◆ GIVEN PASSAGE:
══════

From what I understand it's not that difficult to get a job as a quant if you're a Physics PhD but is there a more direct route?

If you want to do finance and are indifferent to physics, there are hundreds of easier ways of getting into finance than doing a physics Ph.D. However, if you are indifferent to physics, I don't see why you want to be a quant, since there are hundreds of easier ways of making money.

Also why do you want a more "direct route"? It's easier to get to the top of Everest with an airplane than climbing it, and it's easier to move 27 miles by driving a car than by running a marathon, but what's the point? To quote Kennedy, we do things not because they are easy but because they are hard.

Is it stupid to get a PhD in Physics knowing beforehand that I probably won't want to stay in Physics after I'm done?

If you love physics, then you spend six to eight years of your live doing physics which isn't stupid, and then you can spend the rest of your life doing physics-like things.

Also, I want to stay in physics. It's universities that I can't stand. That's something different.

What type of Physics should I study in grad school if I think I might like to be a quant?

Hard stuff with lots of math and maybe computers.

Something that needs emphasis, is that Wall Street banks hire physics Ph.D.'s because they are physics Ph.D.'s. Do whatever you need to do a quality dissertation and be a good physics Ph.D.

Don't try to study something that you think is "relevant" to finance, because you'll probably guess wrong, and no one really knows what will be relevant in five years. Do study something that you feel passionate about.

Do quants tend to be theorists or experimentalists and do they come from certain fields of Physics more often than others such as high energy or condensed matter?

Not really. People do tend to come from parts of physics that are heavily computational.

Let's suppose you study something like polymer physics. I have no clue what polymer physics has to do with finance, but you are the expert in polymer physics, you tell me.
 
  • #39
Locrian said:
I know lots of physics PhD's who would, with their current skill set, have 0 chance of getting a job as a quant - none of them have any experience with any programming languages (or any other skill useful in finance).

On the other hand, it's more of an attitude thing. If you've mastered quantum field theory, then you have the intellectual skills to learn basic C++, write a resume, and learn to talk on the phone. Whether you have the desire and mental flexibility to do it is something else.

Figure out what skills are necessary for the job you want to do (and that shouldn't be too hard, given this thread and the other 10,000 like it online) and get those skills.

Also those skills may be something that you didn't think is that important. It's trivial for me to learn stochastic differential equations. Learning to talk on the telephone and realize that MBA's do something useful was quite a bit harder. Something that's *really* hard for Ph.D.'s to do is to shut up and take orders.
 
  • #40
twofish-quant said:
It's simple.

If you want to do finance and are indifferent to physics, there are hundreds of easier ways of getting into finance than doing a physics Ph.D. However, if you are indifferent to physics, I don't see why you want to be a quant, since there are hundreds of easier ways of making money.

I absolutely do love Physics it's just that I don't want to allow my life to become completely consumed by Physics like the lives of so many of the people I know who have been successful in Physics. I want to have a life outside of Physics and I'm not sure that you can do that and be successful in Physics at the same time unless you're a genius which I'm not. Also, money definitely is not my primary goal though I will admit that the money does have something to do with my interest in being a quant. Primarily what I'm looking for is a job that involves a lot of math and problem solving which isn't as stressful as trying to become a tenured professor of Physics and if I can make a lot of money while I'm at it then that's great too.

══════

◆ DATASET EXCERPT:
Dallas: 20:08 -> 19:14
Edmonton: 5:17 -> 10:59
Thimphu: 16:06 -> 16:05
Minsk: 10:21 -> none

══════

◆ WHAT YOU WILL DO:
a) In the forum thread on physics PhDs and quant jobs, edit the passage between "From what I" and "after I'm done?", inclusive, so that "airplane" is replaced with "helicopter".
b) According to the forum thread on physics PhDs and quant jobs, what is *really* hard for Ph.D.'s to do?

◆ ANSWERS:
a)
From what I understand it's not that difficult to get a job as a quant if you're a Physics PhD but is there a more direct route?

If you want to do finance and are indifferent to physics, there are hundreds of easier ways of getting into finance than doing a physics Ph.D. However, if you are indifferent to physics, I don't see why you want to be a quant, since there are hundreds of easier ways of making money.

Also why do you want a more "direct route"? It's easier to get to the top of Everest with an helicopter than climbing it, and it's easier to move 27 miles by driving a car than by running a marathon, but what's the point? To quote Kennedy, we do things not because they are easy but because they are hard.

Is it stupid to get a PhD in Physics knowing beforehand that I probably won't want to stay in Physics after I'm done?

b) To shut up and take orders.